Information on where or how to get a COVID-19 vaccine or booster shot is available from the state’s MyTurn website at myturn.ca.gov or by calling MyTurn at 833-422-4255.
Boosters and omicron
After studies indicated that vaccine protection tended to wane over time, health authorities in the U.S. have for the past few months officially recommended that people get booster shots – either a third dose of the Pfizer/BioNTech or Moderna vaccines or a second shot of the Johnson & Johnson product – if they are eligible.
The federal recommendations for boosters has applied to anyone age 18 or older since mid-October.
On Thursday, the U.S. Centers for Disease Control expanded its booster recommendations for the Pfizer vaccine to 16- and 17-year-olds.
For people who have not yet received a booster shot, Pfizer/BioNTech leaders said two doses still should prevent severe disease or death from omicron.
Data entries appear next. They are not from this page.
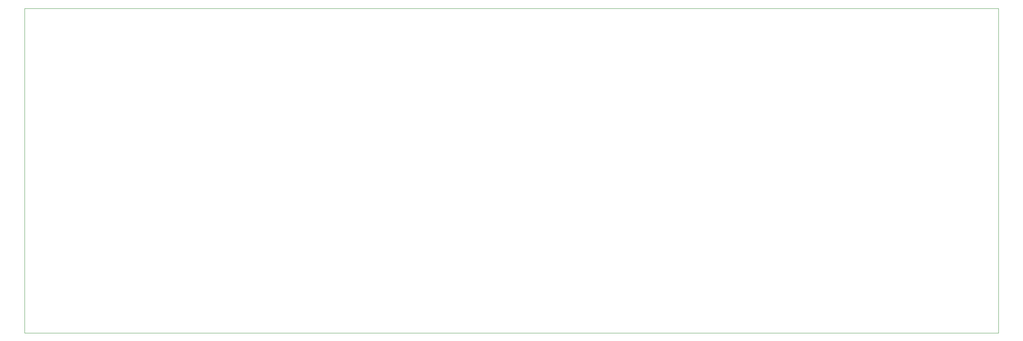
<source format=gbr>
%TF.GenerationSoftware,KiCad,Pcbnew,(5.1.6)-1*%
%TF.CreationDate,2021-10-20T19:30:18-05:00*%
%TF.ProjectId,Jeep JTEC,4a656570-204a-4544-9543-2e6b69636164,rev?*%
%TF.SameCoordinates,Original*%
%TF.FileFunction,Profile,NP*%
%FSLAX46Y46*%
G04 Gerber Fmt 4.6, Leading zero omitted, Abs format (unit mm)*
G04 Created by KiCad (PCBNEW (5.1.6)-1) date 2021-10-20 19:30:18*
%MOMM*%
%LPD*%
G01*
G04 APERTURE LIST*
%TA.AperFunction,Profile*%
%ADD10C,0.050000*%
%TD*%
G04 APERTURE END LIST*
D10*
X35000000Y-130000000D02*
X35000000Y-55000000D01*
X260000000Y-130000000D02*
X35000000Y-130000000D01*
X260000000Y-55000000D02*
X260000000Y-130000000D01*
X35000000Y-55000000D02*
X260000000Y-55000000D01*
M02*

</source>
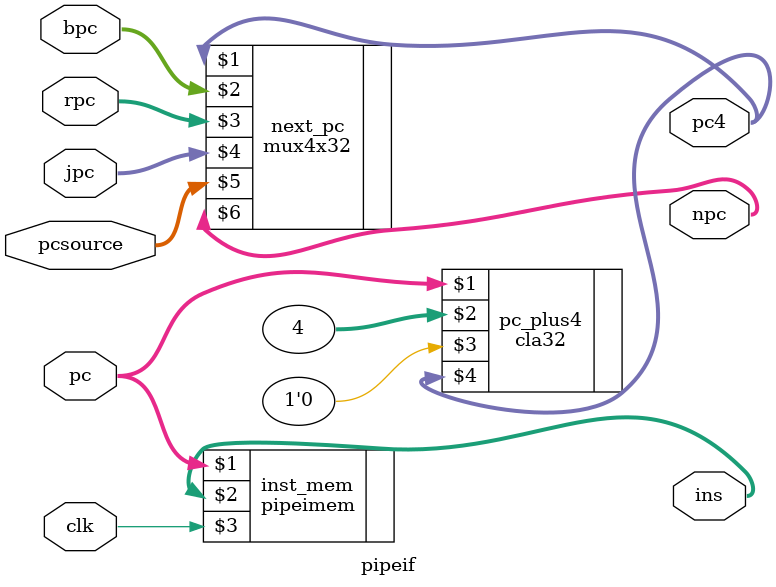
<source format=v>
`timescale 1ns / 1ps


module pipeif(pcsource,pc,bpc,rpc,jpc,npc,pc4,ins,clk);
    input [31:0] pc,bpc,rpc,jpc;
    input [1:0] pcsource;
    input clk;
    output [31:0] npc,pc4;
    output [31:0] ins;
    mux4x32 next_pc (pc4,bpc,rpc,jpc,pcsource,npc);
    cla32 pc_plus4 (pc,32'h4,1'b0,pc4);
    pipeimem inst_mem (pc,ins,clk);
endmodule

</source>
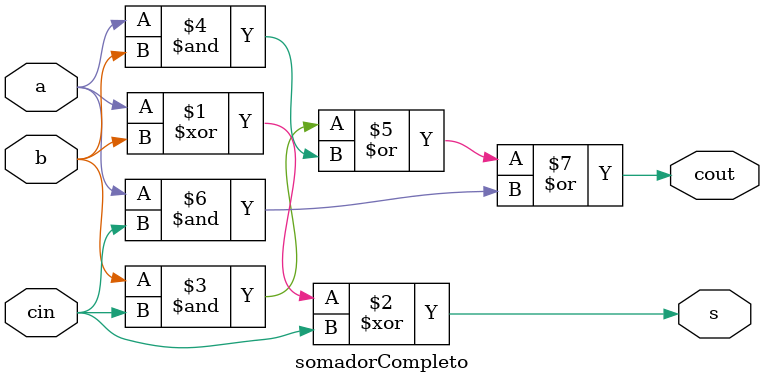
<source format=sv>
module SomadorSerial(
  input logic A,B,clk,rst,
  output logic S,Cout
);

logic carry;

somadorCompleto somacom(
    .a(A),
    .b(B),
    .cin(carry),
    .s(S),
    .cout(Cout)
);

always_ff @(posedge clk or posedge rst)
  begin
    if(rst)
      begin
carry<= 1'b0;
      end
    else
      begin
        
        carry<=Cout;
      end
  end
  
endmodule

module somadorCompleto(
    input logic a,b,cin,
    output logic s,cout 
);
  assign s = a^b^cin;
  assign cout = (b&cin) | (a&b) | (a&cin);

endmodule
</source>
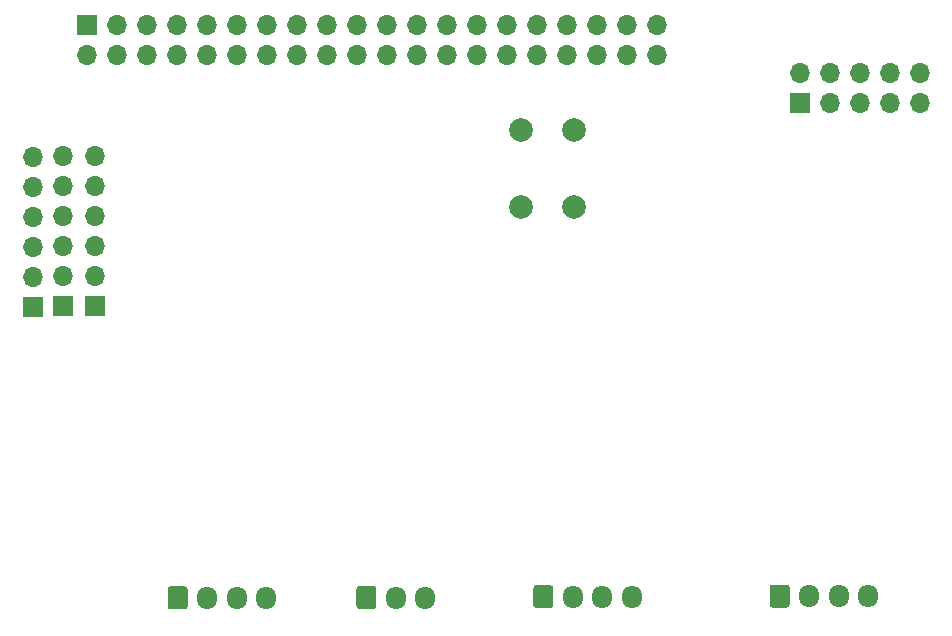
<source format=gbr>
%TF.GenerationSoftware,KiCad,Pcbnew,(5.1.9)-1*%
%TF.CreationDate,2021-03-13T11:21:55-03:00*%
%TF.ProjectId,carcaraFC,63617263-6172-4614-9643-2e6b69636164,rev?*%
%TF.SameCoordinates,Original*%
%TF.FileFunction,Soldermask,Bot*%
%TF.FilePolarity,Negative*%
%FSLAX46Y46*%
G04 Gerber Fmt 4.6, Leading zero omitted, Abs format (unit mm)*
G04 Created by KiCad (PCBNEW (5.1.9)-1) date 2021-03-13 11:21:55*
%MOMM*%
%LPD*%
G01*
G04 APERTURE LIST*
%ADD10O,1.700000X1.950000*%
%ADD11O,1.700000X1.700000*%
%ADD12R,1.700000X1.700000*%
%ADD13C,2.000000*%
G04 APERTURE END LIST*
D10*
%TO.C,J10*%
X58970000Y-105930000D03*
X56470000Y-105930000D03*
G36*
G01*
X53120000Y-106655000D02*
X53120000Y-105205000D01*
G75*
G02*
X53370000Y-104955000I250000J0D01*
G01*
X54570000Y-104955000D01*
G75*
G02*
X54820000Y-105205000I0J-250000D01*
G01*
X54820000Y-106655000D01*
G75*
G02*
X54570000Y-106905000I-250000J0D01*
G01*
X53370000Y-106905000D01*
G75*
G02*
X53120000Y-106655000I0J250000D01*
G01*
G37*
%TD*%
%TO.C,J1*%
G36*
G01*
X37130000Y-106675000D02*
X37130000Y-105225000D01*
G75*
G02*
X37380000Y-104975000I250000J0D01*
G01*
X38580000Y-104975000D01*
G75*
G02*
X38830000Y-105225000I0J-250000D01*
G01*
X38830000Y-106675000D01*
G75*
G02*
X38580000Y-106925000I-250000J0D01*
G01*
X37380000Y-106925000D01*
G75*
G02*
X37130000Y-106675000I0J250000D01*
G01*
G37*
X40480000Y-105950000D03*
X42980000Y-105950000D03*
X45480000Y-105950000D03*
%TD*%
D11*
%TO.C,J2*%
X25715000Y-68605000D03*
X25715000Y-71145000D03*
X25715000Y-73685000D03*
X25715000Y-76225000D03*
X25715000Y-78765000D03*
D12*
X25715000Y-81305000D03*
%TD*%
%TO.C,J3*%
X90640000Y-64070000D03*
D11*
X90640000Y-61530000D03*
X93180000Y-64070000D03*
X93180000Y-61530000D03*
X95720000Y-64070000D03*
X95720000Y-61530000D03*
X98260000Y-64070000D03*
X98260000Y-61530000D03*
X100800000Y-64070000D03*
X100800000Y-61530000D03*
%TD*%
D12*
%TO.C,J4*%
X30980000Y-81270000D03*
D11*
X30980000Y-78730000D03*
X30980000Y-76190000D03*
X30980000Y-73650000D03*
X30980000Y-71110000D03*
X30980000Y-68570000D03*
%TD*%
D12*
%TO.C,J6*%
X28280000Y-81280000D03*
D11*
X28280000Y-78740000D03*
X28280000Y-76200000D03*
X28280000Y-73660000D03*
X28280000Y-71120000D03*
X28280000Y-68580000D03*
%TD*%
D12*
%TO.C,J7*%
X30320000Y-57490000D03*
D11*
X30320000Y-60030000D03*
X32860000Y-57490000D03*
X32860000Y-60030000D03*
X35400000Y-57490000D03*
X35400000Y-60030000D03*
X37940000Y-57490000D03*
X37940000Y-60030000D03*
X40480000Y-57490000D03*
X40480000Y-60030000D03*
X43020000Y-57490000D03*
X43020000Y-60030000D03*
X45560000Y-57490000D03*
X45560000Y-60030000D03*
X48100000Y-57490000D03*
X48100000Y-60030000D03*
X50640000Y-57490000D03*
X50640000Y-60030000D03*
X53180000Y-57490000D03*
X53180000Y-60030000D03*
X55720000Y-57490000D03*
X55720000Y-60030000D03*
X58260000Y-57490000D03*
X58260000Y-60030000D03*
X60800000Y-57490000D03*
X60800000Y-60030000D03*
X63340000Y-57490000D03*
X63340000Y-60030000D03*
X65880000Y-57490000D03*
X65880000Y-60030000D03*
X68420000Y-57490000D03*
X68420000Y-60030000D03*
X70960000Y-57490000D03*
X70960000Y-60030000D03*
X73500000Y-57490000D03*
X73500000Y-60030000D03*
X76040000Y-57490000D03*
X76040000Y-60030000D03*
X78580000Y-57490000D03*
X78580000Y-60030000D03*
%TD*%
D10*
%TO.C,J20*%
X76450000Y-105850000D03*
X73950000Y-105850000D03*
X71450000Y-105850000D03*
G36*
G01*
X68100000Y-106575000D02*
X68100000Y-105125000D01*
G75*
G02*
X68350000Y-104875000I250000J0D01*
G01*
X69550000Y-104875000D01*
G75*
G02*
X69800000Y-105125000I0J-250000D01*
G01*
X69800000Y-106575000D01*
G75*
G02*
X69550000Y-106825000I-250000J0D01*
G01*
X68350000Y-106825000D01*
G75*
G02*
X68100000Y-106575000I0J250000D01*
G01*
G37*
%TD*%
%TO.C,J5*%
G36*
G01*
X88100000Y-106535000D02*
X88100000Y-105085000D01*
G75*
G02*
X88350000Y-104835000I250000J0D01*
G01*
X89550000Y-104835000D01*
G75*
G02*
X89800000Y-105085000I0J-250000D01*
G01*
X89800000Y-106535000D01*
G75*
G02*
X89550000Y-106785000I-250000J0D01*
G01*
X88350000Y-106785000D01*
G75*
G02*
X88100000Y-106535000I0J250000D01*
G01*
G37*
X91450000Y-105810000D03*
X93950000Y-105810000D03*
X96450000Y-105810000D03*
%TD*%
D13*
%TO.C,SW1*%
X71570000Y-72870000D03*
X67070000Y-72870000D03*
X71570000Y-66370000D03*
X67070000Y-66370000D03*
%TD*%
M02*

</source>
“Although two doses of the vaccine may still offer protection against severe disease caused by the omicron strain, it’s clear from this preliminary data that protection is improved with a third dose of our vaccine,” Pfizer CEO Albert Bourla said.
“Our preliminary, first dataset indicate that a third dose could still offer a sufficient level of protection from disease of any severity caused by the omicron variant,” BioNTech co-founder and CEO Dr. Ugur Sahin said.
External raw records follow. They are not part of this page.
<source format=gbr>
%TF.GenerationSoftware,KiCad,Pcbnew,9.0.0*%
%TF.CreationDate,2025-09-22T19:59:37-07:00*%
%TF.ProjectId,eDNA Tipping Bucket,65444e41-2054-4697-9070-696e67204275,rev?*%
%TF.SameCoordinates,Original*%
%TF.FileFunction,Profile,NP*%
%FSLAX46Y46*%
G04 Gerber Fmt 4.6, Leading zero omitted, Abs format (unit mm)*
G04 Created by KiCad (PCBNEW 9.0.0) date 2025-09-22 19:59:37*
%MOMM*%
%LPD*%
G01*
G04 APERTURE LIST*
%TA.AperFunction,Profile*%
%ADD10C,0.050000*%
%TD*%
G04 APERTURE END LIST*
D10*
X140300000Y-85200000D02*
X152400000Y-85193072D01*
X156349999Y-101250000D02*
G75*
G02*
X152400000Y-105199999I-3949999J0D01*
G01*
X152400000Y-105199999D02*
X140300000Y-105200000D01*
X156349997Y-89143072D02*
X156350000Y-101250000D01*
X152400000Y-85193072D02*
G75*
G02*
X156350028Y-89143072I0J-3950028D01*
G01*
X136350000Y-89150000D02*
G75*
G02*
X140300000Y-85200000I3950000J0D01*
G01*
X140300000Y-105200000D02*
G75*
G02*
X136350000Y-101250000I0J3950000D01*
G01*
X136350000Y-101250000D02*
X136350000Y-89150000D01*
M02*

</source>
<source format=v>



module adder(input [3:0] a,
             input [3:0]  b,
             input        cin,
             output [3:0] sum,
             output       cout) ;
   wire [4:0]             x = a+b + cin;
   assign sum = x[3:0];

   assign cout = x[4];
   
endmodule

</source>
“We continue to work on an adapted vaccine product which, we believe, will help to induce a high level of protection against omicron-induced COVID-19 disease as well as prolonged protection compared to the current vaccine.”
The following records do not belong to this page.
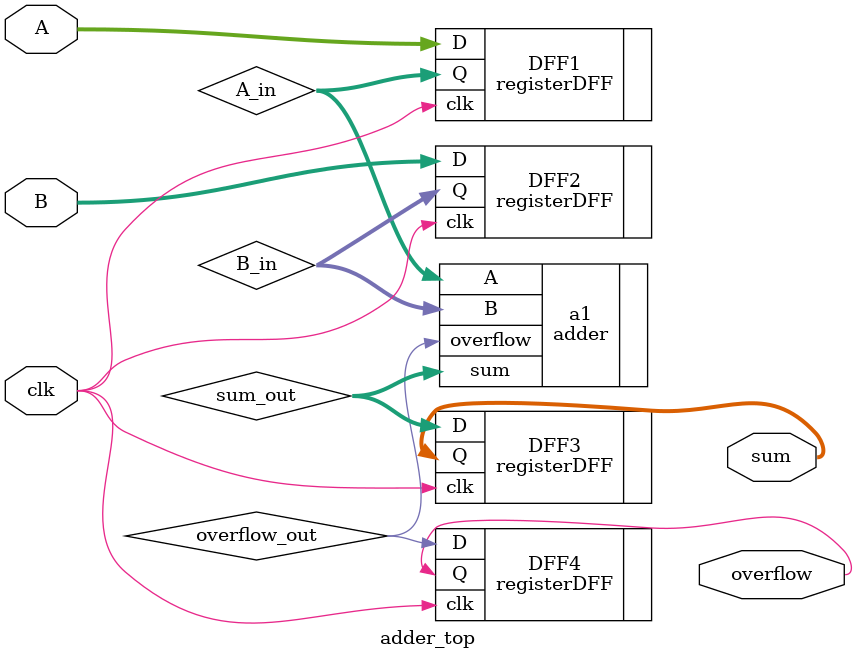
<source format=v>
module adder_top (
	input 		  clk,
	input  [24:0] A,
	input  [24:0] B,
	output [24:0] sum,
	output        overflow
);
	
wire [24:0]	A_in;
wire [24:0]	B_in;
wire [24:0] sum_out;
wire        overflow_out;

registerDFF #(.WIDTH(25)) DFF1(.clk(clk), .D(A),            .Q(A_in) 	);
registerDFF #(.WIDTH(25)) DFF2(.clk(clk), .D(B),            .Q(B_in) 	);
registerDFF #(.WIDTH(25)) DFF3(.clk(clk), .D(sum_out),      .Q(sum)	 	);
registerDFF #(.WIDTH(1))  DFF4(.clk(clk), .D(overflow_out), .Q(overflow));

adder a1(.A(A_in), .B(B_in), .sum(sum_out), .overflow(overflow_out));

endmodule
</source>
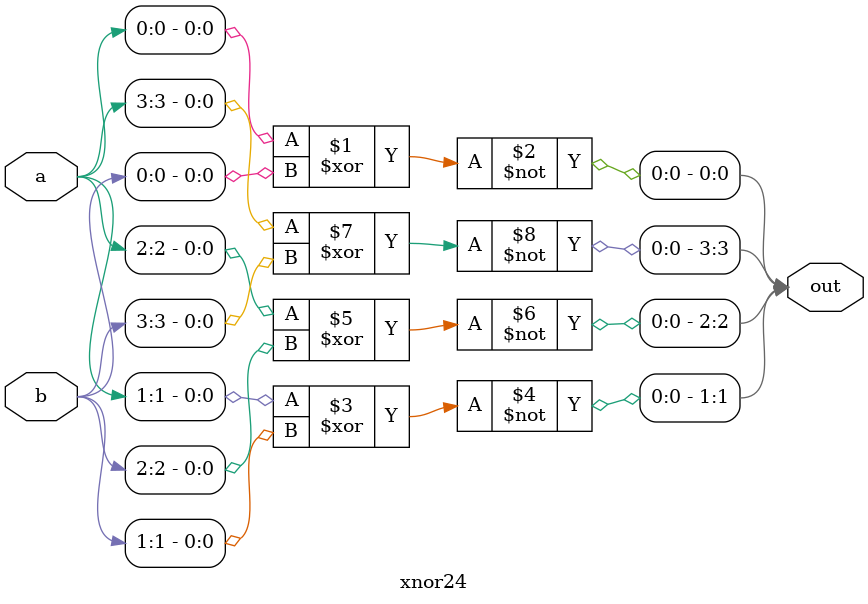
<source format=v>
module xnor24 (
    input wire [3:0] a,
    input wire [3:0] b,
    output wire [3:0] out
);

assign out = ( {~(a[3] ^ b[3]), ~(a[2] ^ b[2]), ~(a[1] ^ b[1]), ~(a[0] ^ b[0])} );

endmodule

</source>
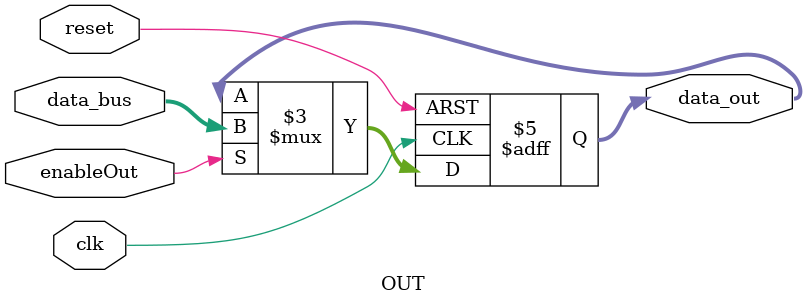
<source format=sv>

module OUT (input logic clk,
          input logic reset,
          input logic enableOut,
          input logic [3:0] data_bus,
          output logic [3:0] data_out);


  always @ (posedge clk or posedge reset)
    begin//si esta en reset, se pone q en 0, si no, en el flanco positivo de clk se pasa d a q.
    if (reset)
      data_out <= 4'b0;
    else if (enableOut)
      data_out <= data_bus;
  	else
      data_out <= data_out;
    end


endmodule

</source>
The omicron variant has scientists and the medical community scrambling to learn whether the new strain is more contagious or causes more severe illness than the established delta variant that is blamed for nearly all of the new coronavirus cases, hospitalizations and deaths in California and the U.S. since August.
Pfizer’s finding on the effectiveness of its booster doses against omicron “is very encouraging,” President Joe Biden said Wednesday. But, he added, “that’s the lab report. There’s more studies going on.”
What ‘fully vaccinated’ means?
Also this week, discussions increased over whether the official definition of “fully vaccinated” needs to be changed to reflect the diminished protection over time of the original two-shot or one-shot vaccine regimens, particularly with so many unknowns over the omicron variant.
The Centers for Disease Control indicated that while it continues to recommend third-dose boosters for previously vaccinated people, it is not yet prepared to change the meaning of “fully vaccinated” to include a third dose.
Hospitals and other health-care settings and a growing number of government agencies, colleges and schools, and other workplaces have established requirements for staff or students to be fully vaccinated or have a recognized exemption for religious or medical reasons.
In an interview on CNN on Wednesday, Dr. Anthony Fauci, director of the National Institute of Allergy and Infectious Diseases, said he believes “it’s going to be a matter of when, not if” the definition of fully vaccinated is changed.
“It’s a technical, almost semantic definition, and it is the definition for requirements,” Fauci told CNN anchor Kate Bolduan.
“If someone says, ‘Are you fully vaccinated to be able to attend class at a university or a college or be able to work in a workplace?’ Right now … I don’t see that changing tomorrow or next week.”
“But certainly if you want to talk about what optimal protection is, I don’t think anybody would argue that optimal protection is going to be with a third shot,” he added.
“Whether or not it officially gets changed in the definition, I think that’s going to be considered literally on a daily basis; that’s always on the table.”
The Associated Press contributed to this report.